Figure 1. Comparison of integrated GPS/IMU/Vision solution to reference trajectory.

Table 1. Comparison of horizontal position errors with and without computer vision aiding during GPS outage.

Figure 2 shows an example of the computer vision algorithm in operation where the red dots indicate detected features; blue lines show inlier correspondences and red lines show the outlier correspondences. The inliers are used to compute the relative motion vector of the camera. The rotational information is not currently used.

Figure 2. Features (red dots), inlier correspondences (blue lines) and outliers (red lines) marked on example frame

Discussion

The results shown are very promising for providing accurate positioning through integrating an IMU, computer vision and GPS when available. However, there are some issues that must be addressed before this approach can be used for indoor navigation:

1. The position, velocity and attitude must be initialized, the main problems here are that position is required (typically from GPS) and heading is required (typically from a magnetometer although this is usually unreliable).
2. The computer vision algorithm is computer intensive. Some modifications in the algorithm may significantly improve this, specifically through using the IMU information in the computer vision algorithm. In particular, the IMU can be used for outlier detection.
3. The main limitation is that using the camera in low light conditions causes significant motion blur since the relative motion of the camera with respect to the ground is relatively fast. Future improvements in camera technology are required to make this approach viable. Further research will investigate the use of different cameras.

Conclusions

From the results presented, its clear that computer vision measurements are able to significantly reduce the drift of the low cost IMU when GPS measurements are unavailable. The algorithm has the significant advantage that it uses existing sensors from modern smartphones which is desirable since there must be a strong business model for any other technologies to be added such devices. The algorithm was tested with real-world data and has been shown to be robust in outdoor situations, however its recognized that developments in imaging sensor technology are required for this to be a viable solution indoors. If this issue can be addressed, it is clear that this approach has significant potential as a solution alongside existing technologies such as GPS and Wi-Fi.

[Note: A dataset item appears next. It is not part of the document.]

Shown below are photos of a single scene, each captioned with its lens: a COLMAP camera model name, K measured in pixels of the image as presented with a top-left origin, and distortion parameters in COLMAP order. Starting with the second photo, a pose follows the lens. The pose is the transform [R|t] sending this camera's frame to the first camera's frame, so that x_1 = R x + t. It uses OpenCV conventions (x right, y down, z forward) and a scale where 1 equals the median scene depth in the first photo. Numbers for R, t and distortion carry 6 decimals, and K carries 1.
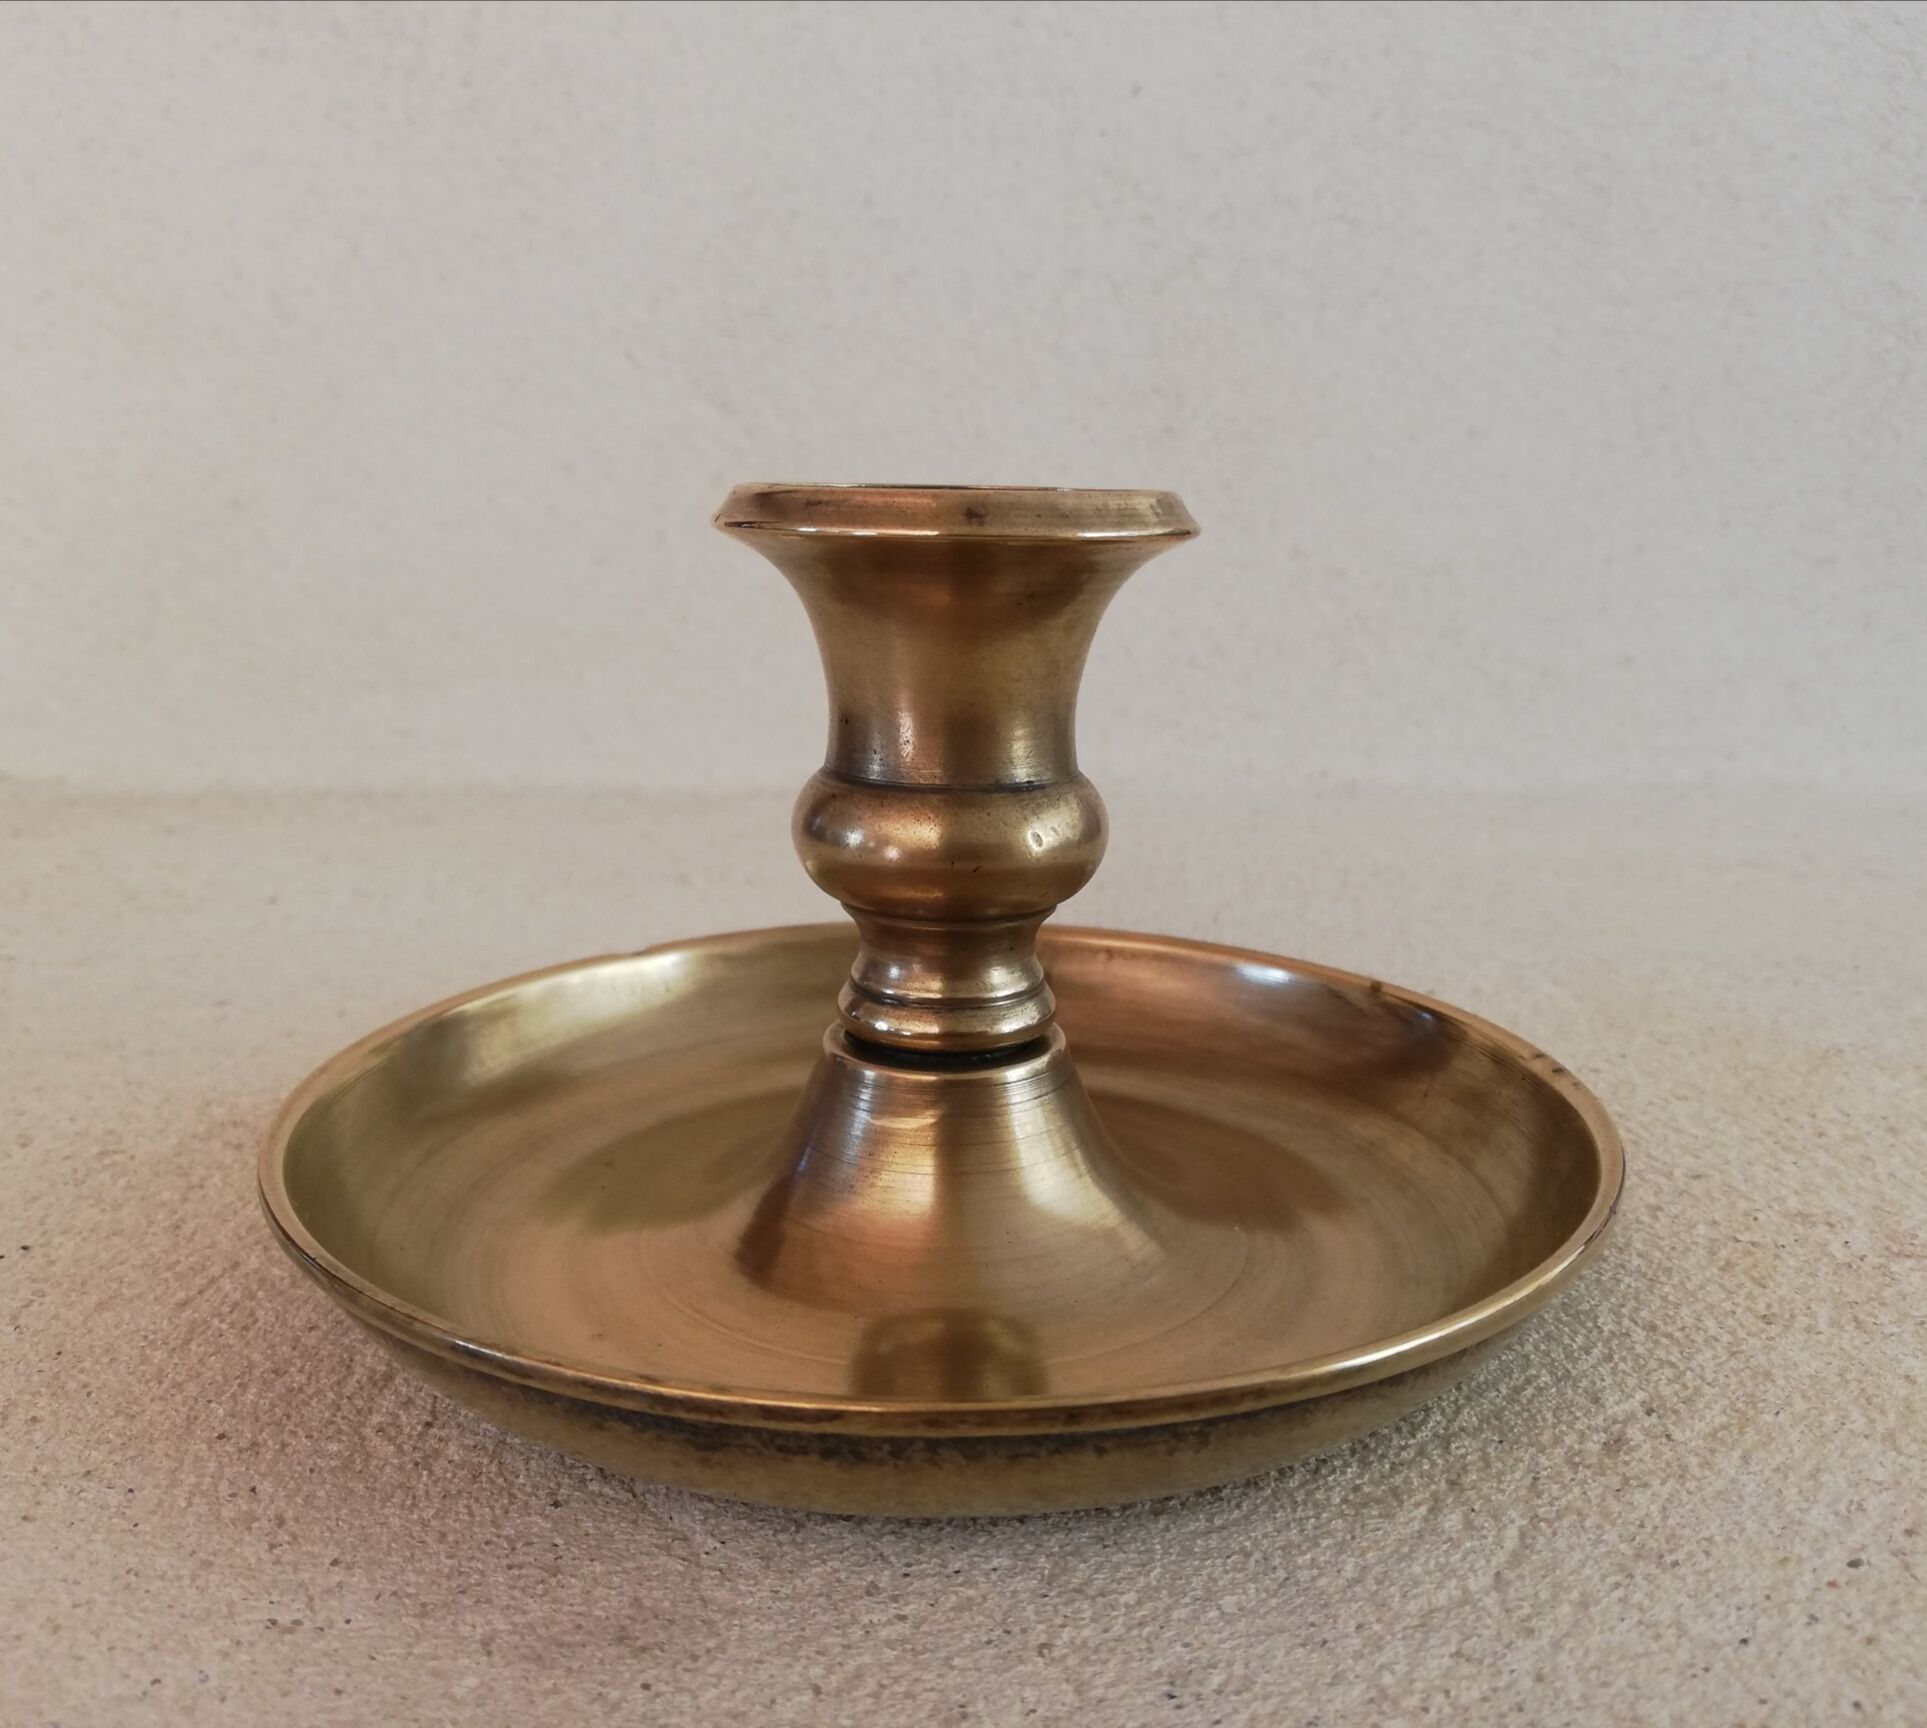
lens RADIAL K [[1630.6, 0, 957.6], [0, 1630.6, 872.9], [0, 0, 1]] dist [-0.016105, -0.031144]
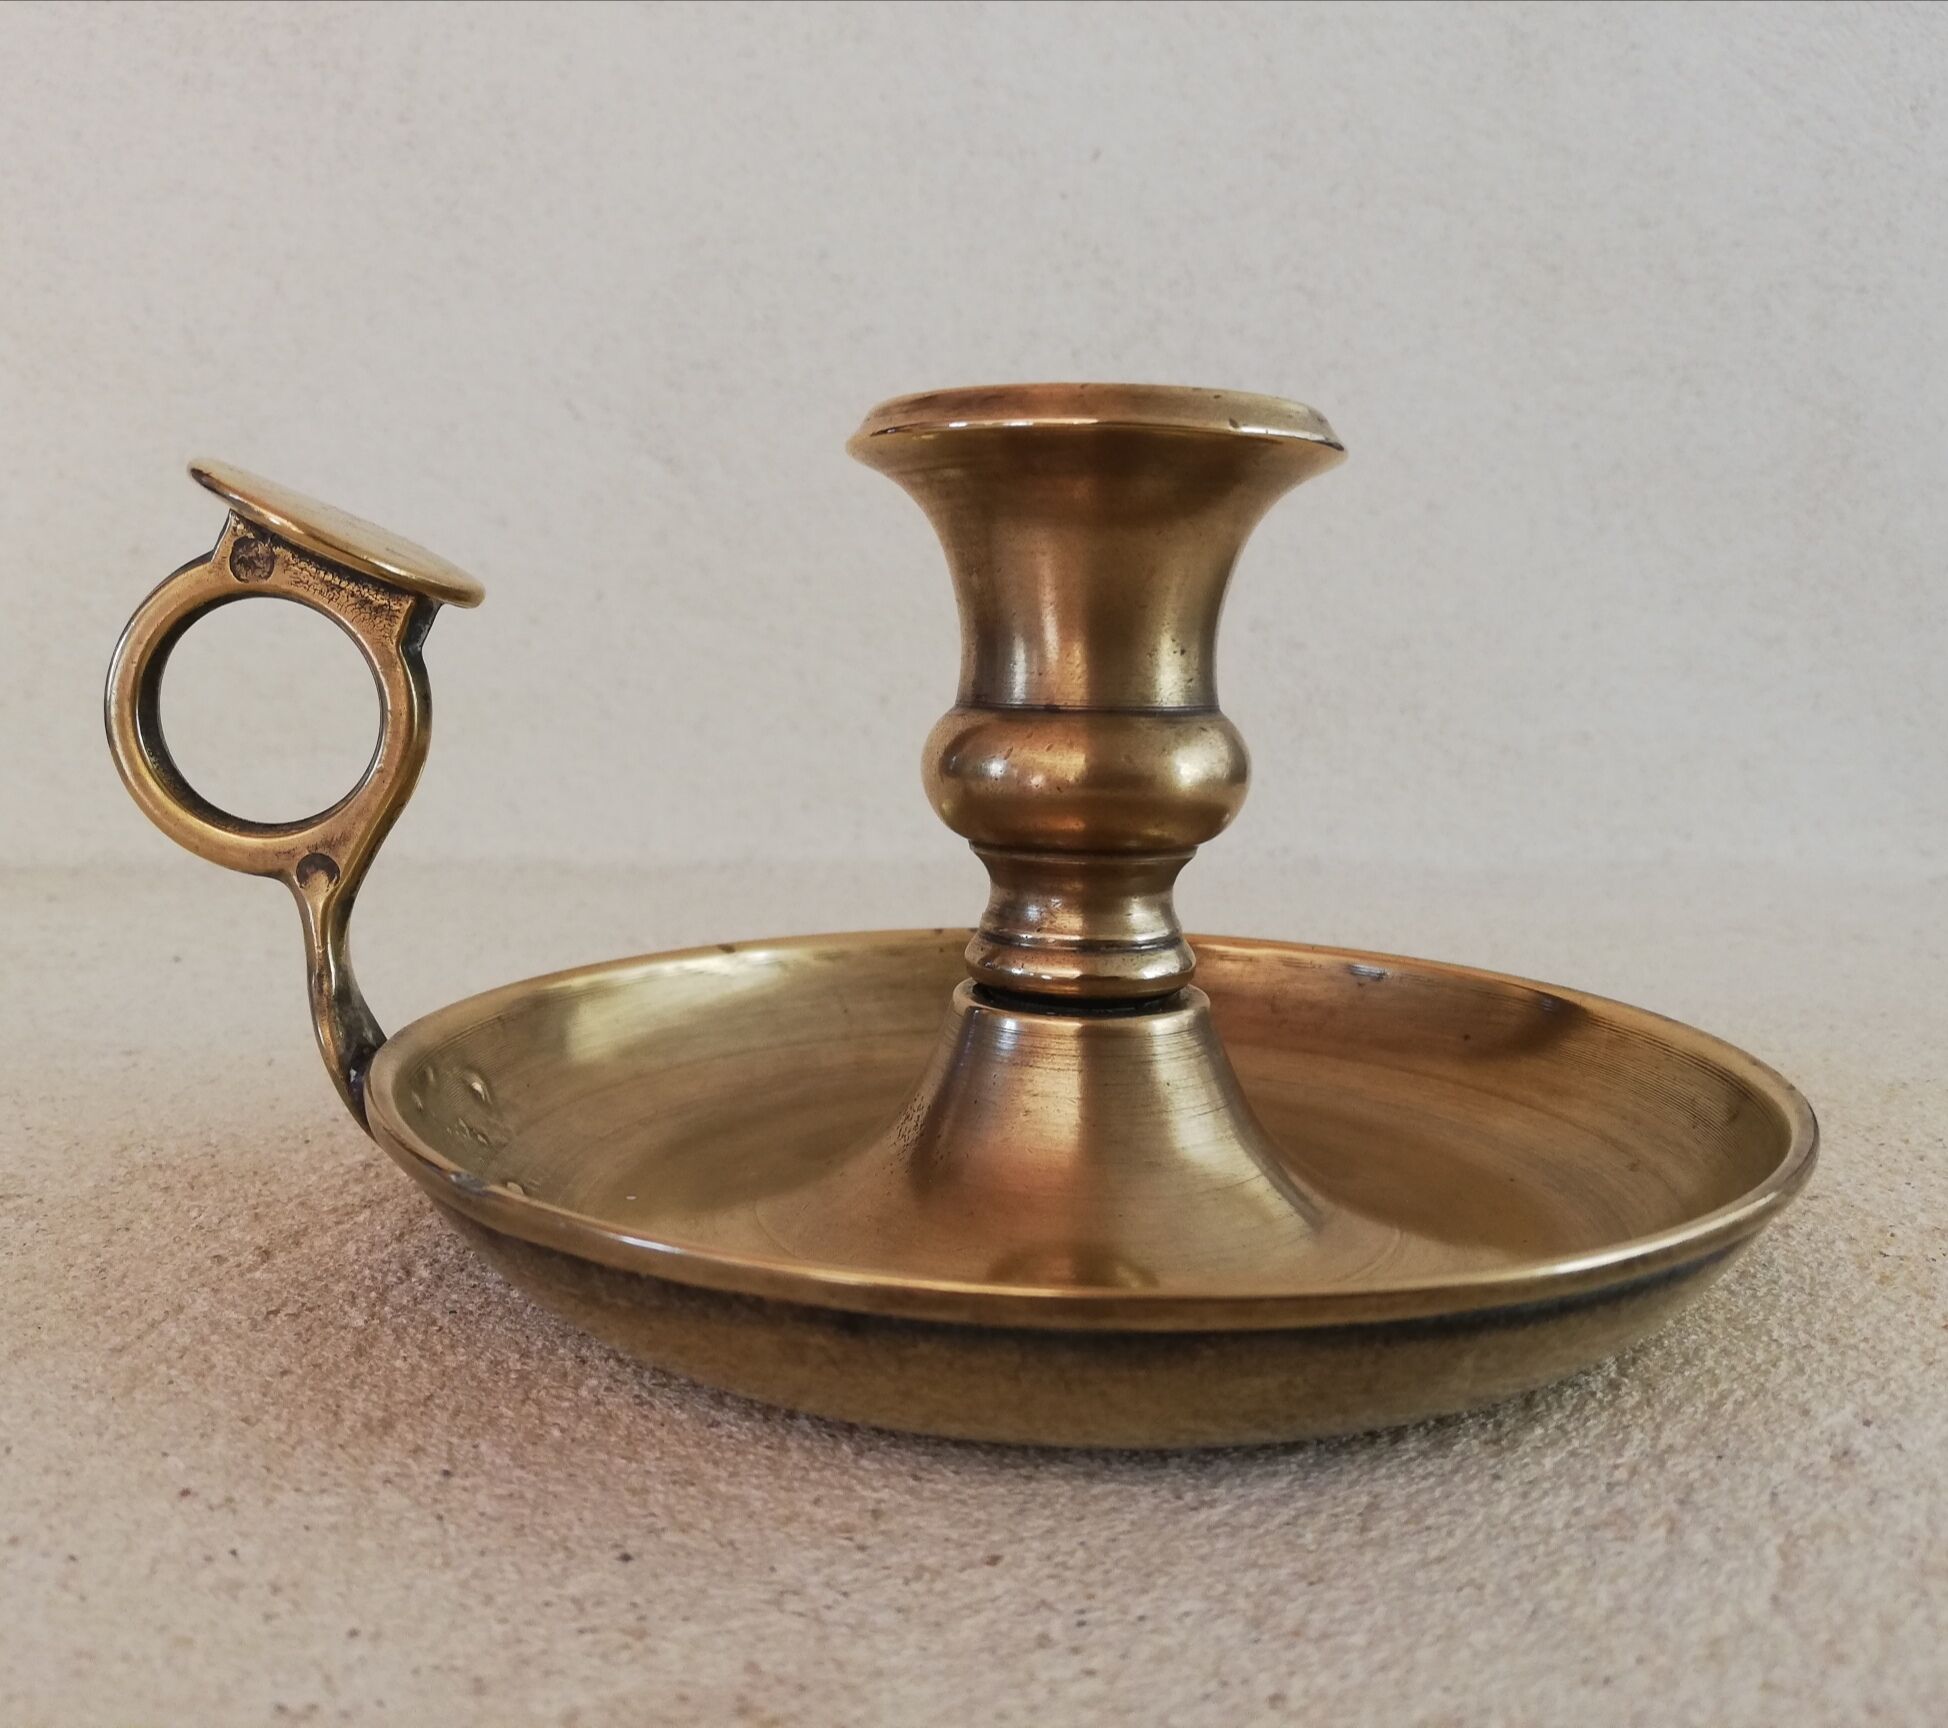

This article is based on Hide, C., Botterill, T., Andreotti, M., 2010. Low cost vision-aided IMU for pedestrian navigation. In Proceedings of UPINLBS 2010, Kirkkonummi, Finland.

References

Hide, C., Botterill, T., Andreotti, M., 2009. An integrated IMU, GNSS and image recognition sensor for pedestrian navigation. In Proceedings of the Institute of Navigation GNSS 2009 Conference. Fort Worth, Texas.

Hide, C., Botterill, T., Andreotti, M., 2010. Vision-aided IMU for handheld pedestrian navigation. In Proceedings of the Institute of Navigation GNSS 2010 Conference. Portland, Oregon.

Hartley, R., Zisserman, A., 2003. Multiple View Geometry in Computer Vision 2nd Edition. Cambridge University Press.

Botterill, T., Mills, S., Green, R., 2009. New Conditional Sampling Strategies for Speeded-Up RANSAC. In Proceedings of the British Machine Vision Conference.

Titterton, D. H., Weston, J. L., 1997. Strapdown Inertial Navigation Technology. Institution of Electrical Engineers.
Hide, C., Botterill, T., Andreotti, M., 2010. Low cost vision-aided IMU for pedestrian navigation. In Proceedings of UPINLBS 2010, Kirkkonummi, Finland.